APPLY WHAT YOU READ =
A) In the text on Wisconsin conservation projects, rewrite the part between "WI Dept. of Natural Resources in" and "wildlife in rehabilitation.", inclusive, so that "yearly report" takes the place of "annual report".
B) Carry the text on Wisconsin conservation projects further, picking up after its final sentence.

TEXT FOR ANALYSIS =
■ ■ ■ ■
Wisconsin Bird Conservation Intiative in partnership with the WI Dept. of Natural Resources
WBCI is working with the WDNR to create a web portal for bird surveys in Wisconsin. This web portal would deliver route maps, protocols, data sheets and would allow for better recruitment and coordination of volunteers. Volunteers would be able to better understand the survey opportunities in their local area and the monitoring coordinator would be able to use this tool to more efficiently recruit and deliver information to the volunteers. This web portal would be linked to the main WBCI Research and Monitoring website as well as related projects including individual survey web pages and the related training from the Great Lakes Birder Certification Program.
WI Dept. of Natural Resources in partnership with the Wisconsin Wildlife Rehabilitator's Association
This project will assist in the development of a comprehensive wildlife rehabilitation annual report database that will facilitate the analysis of data pertaining to Wisconsin’s wildlife populations. Based on the educational needs revealed through analysis of the annual report data, materials will be produced and training opportunities facilitated to expand upon the knowledge base of the rehabilitation community and thereby improve the husbandry of wildlife in rehabilitation.
■ ■ ■ ■
RAW DATA =
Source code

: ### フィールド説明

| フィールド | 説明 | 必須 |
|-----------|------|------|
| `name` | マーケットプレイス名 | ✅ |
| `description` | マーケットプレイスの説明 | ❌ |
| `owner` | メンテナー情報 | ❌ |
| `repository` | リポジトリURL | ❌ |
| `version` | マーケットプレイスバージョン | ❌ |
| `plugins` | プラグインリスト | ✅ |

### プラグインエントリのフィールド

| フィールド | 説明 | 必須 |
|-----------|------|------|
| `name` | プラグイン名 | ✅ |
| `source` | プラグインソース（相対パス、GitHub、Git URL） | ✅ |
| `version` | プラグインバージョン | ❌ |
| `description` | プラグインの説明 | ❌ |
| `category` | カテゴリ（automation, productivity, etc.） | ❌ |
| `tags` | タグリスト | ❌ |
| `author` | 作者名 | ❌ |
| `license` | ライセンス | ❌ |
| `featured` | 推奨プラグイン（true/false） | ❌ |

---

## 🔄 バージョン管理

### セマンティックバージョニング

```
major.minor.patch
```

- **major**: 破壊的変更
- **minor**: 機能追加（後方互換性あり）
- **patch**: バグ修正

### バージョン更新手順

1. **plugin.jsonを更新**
■ ■ ■ ■
RESULTS IN ORDER =
A)
WI Dept. of Natural Resources in partnership with the Wisconsin Wildlife Rehabilitator's Association
This project will assist in the development of a comprehensive wildlife rehabilitation yearly report database that will facilitate the analysis of data pertaining to Wisconsin’s wildlife populations. Based on the educational needs revealed through analysis of the yearly report data, materials will be produced and training opportunities facilitated to expand upon the knowledge base of the rehabilitation community and thereby improve the husbandry of wildlife in rehabilitation.

B)
Wildlife rehabilitators are trained citizens who are licensed by the state to treat injured, sick and orphaned indigenous wildlife for release back into the wild. There are over one hundred licensed wildlife rehabilitators in Wisconsin, with multiple facilities located in each WDNR region. The majority of these wildlife rehabilitators accept wildlife not only from their own county, but adjacent counties, as well. They work with thousands of wild animals every year and, in the process, collect biological and health information on over 200 species of the state's wildlife. Many of these species are declining in the state as a result of a variety of factors, known and unknown, and some of these species are even listed as threatened or endangered.
Wisconsin Audubon Council, Inc.
The project is expanding survey locations throughout the state and increasing the number of volunteers to fill in gaps on salamander occurrence and distribution. This is only the project in Wisconsin monitoring salamanders. Data collected in this project will provide useful data to WDNR, the Herp Atlas Project and to other agencies, projects and individual ecologists. In 2007-08, the project's first year, seven expert advisors developed a protocol for long-term monitoring, recommended potential survey sites and functional traps, and produced training materials for monitors. Volunteer monitors will choose different sites next year, and then return to their original site the third year.
Milwaukee County Zoo
Establishing a Mobile Acoustic Bat-monitoring Station for Citizen-based Monitoring in Milwaukee County
Urban Ecology Center
Racine BEAM (Bat Education, Awareness, and Monitoring)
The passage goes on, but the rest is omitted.